→ **WHAT THE TASK ASKS**: Your response should contain every record below, copied exactly.
----------
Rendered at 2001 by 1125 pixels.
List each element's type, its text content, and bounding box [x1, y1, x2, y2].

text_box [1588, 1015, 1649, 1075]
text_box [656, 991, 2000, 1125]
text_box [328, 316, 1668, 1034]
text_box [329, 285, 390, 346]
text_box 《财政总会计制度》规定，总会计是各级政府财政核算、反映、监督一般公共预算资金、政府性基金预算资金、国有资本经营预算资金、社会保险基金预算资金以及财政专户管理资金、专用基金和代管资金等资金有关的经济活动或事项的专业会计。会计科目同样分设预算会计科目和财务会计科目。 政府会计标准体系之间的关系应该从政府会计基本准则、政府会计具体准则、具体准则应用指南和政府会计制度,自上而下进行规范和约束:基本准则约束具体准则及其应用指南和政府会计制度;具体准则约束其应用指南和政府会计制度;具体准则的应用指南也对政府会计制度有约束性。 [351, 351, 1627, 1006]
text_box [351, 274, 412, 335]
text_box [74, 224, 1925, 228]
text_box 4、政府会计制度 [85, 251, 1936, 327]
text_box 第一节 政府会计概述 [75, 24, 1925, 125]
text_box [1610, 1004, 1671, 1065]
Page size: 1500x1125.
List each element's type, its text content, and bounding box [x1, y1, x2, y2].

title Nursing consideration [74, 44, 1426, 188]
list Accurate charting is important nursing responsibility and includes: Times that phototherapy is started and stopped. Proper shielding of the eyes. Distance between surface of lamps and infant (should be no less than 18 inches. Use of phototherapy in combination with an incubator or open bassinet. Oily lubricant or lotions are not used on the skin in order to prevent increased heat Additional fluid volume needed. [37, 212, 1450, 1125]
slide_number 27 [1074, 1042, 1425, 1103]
----------
→ **COMPLETED EXERCISE**:
Rendered at 2001 by 1125 pixels.
List each element's type, its text content, and bounding box [x1, y1, x2, y2].

text_box [1588, 1015, 1649, 1075]
text_box [656, 991, 2000, 1125]
text_box [328, 316, 1668, 1034]
text_box [329, 285, 390, 346]
text_box 《财政总会计制度》规定，总会计是各级政府财政核算、反映、监督一般公共预算资金、政府性基金预算资金、国有资本经营预算资金、社会保险基金预算资金以及财政专户管理资金、专用基金和代管资金等资金有关的经济活动或事项的专业会计。会计科目同样分设预算会计科目和财务会计科目。 政府会计标准体系之间的关系应该从政府会计基本准则、政府会计具体准则、具体准则应用指南和政府会计制度,自上而下进行规范和约束:基本准则约束具体准则及其应用指南和政府会计制度;具体准则约束其应用指南和政府会计制度;具体准则的应用指南也对政府会计制度有约束性。 [351, 351, 1627, 1006]
text_box [351, 274, 412, 335]
text_box [74, 224, 1925, 228]
text_box 4、政府会计制度 [85, 251, 1936, 327]
text_box 第一节 政府会计概述 [75, 24, 1925, 125]
text_box [1610, 1004, 1671, 1065]
Page size: 1500x1125.
List each element's type, its text content, and bounding box [x1, y1, x2, y2].

title Nursing consideration [74, 44, 1426, 188]
list Accurate charting is important nursing responsibility and includes: Times that phototherapy is started and stopped. Proper shielding of the eyes. Distance between surface of lamps and infant (should be no less than 18 inches. Use of phototherapy in combination with an incubator or open bassinet. Oily lubricant or lotions are not used on the skin in order to prevent increased heat Additional fluid volume needed. [37, 212, 1450, 1125]
slide_number 27 [1074, 1042, 1425, 1103]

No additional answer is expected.